Metal-organic Framework Nodes as Nearly Ideal Supports for Molecular Catalysts: NU-1000- and UiO-66-supported Iridium Complexes

Metal-organic Framework Nodes as Nearly Ideal Supports for Molecular Catalysts: NU-1000- and UiO-66-supported Iridium Complexes

Yang, D.; Odoh, S. O.; Wang, T. C.; Farha, O. K.; Hupp, J. T.; Cramer, C. J.; Gagliardi, L.; Gates, B. C.
J. Am. Chem. Soc. 2015, 137, 7391 (doi:10.1021/jacs.5b02956).
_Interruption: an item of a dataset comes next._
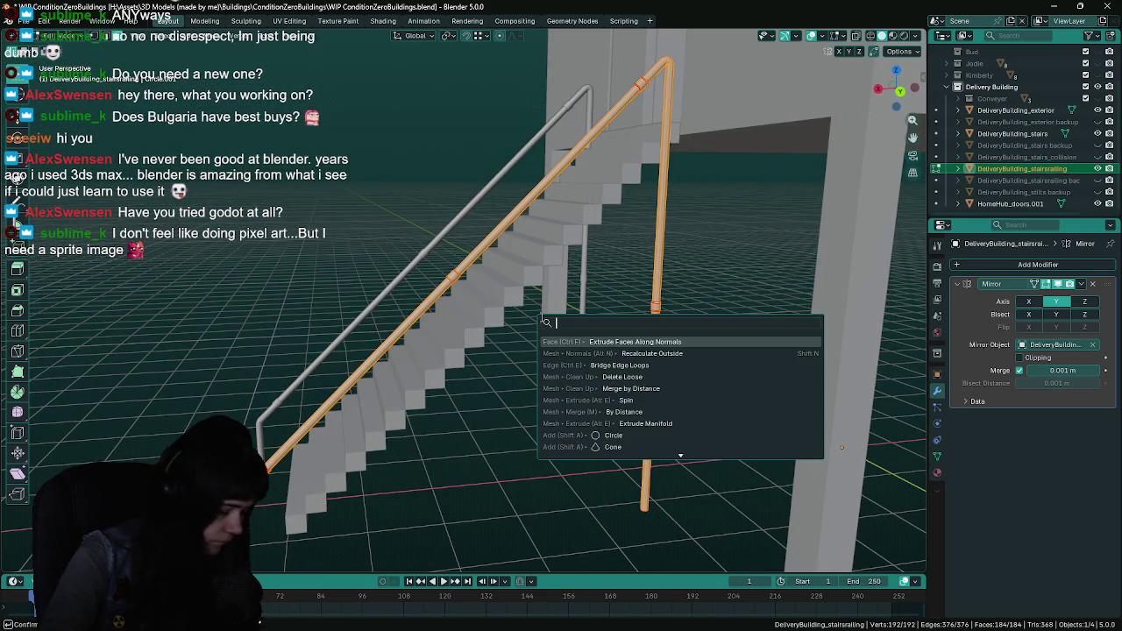
{"action": "key", "text": "Escape"}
Metal-organic frameworks with Zr₆ nodes, UiO-66 and NU-1000, were investigated as supports for Ir(CO)₂ and Ir(C₂H₄)₂ complexes. A single bonding site for the iridium is identified on the nodes of NU-1000, whereas two sites are identified on UiO-66, although, at low iridium loadings, only one site is occupied. Density functional theory calculations provide structural results that are in good agreement with infrared and X-ray absorption fine structure spectra. The reactivity of node-supported Ir(CO)₂ with C₂H₄ and the catalytic activity and selectivity of the species initially present as Ir(C₂H₄)₂ for ethylene hydrogenation and dimerization were investigated both experimentally and computationally and shown to be strongly influenced by the node.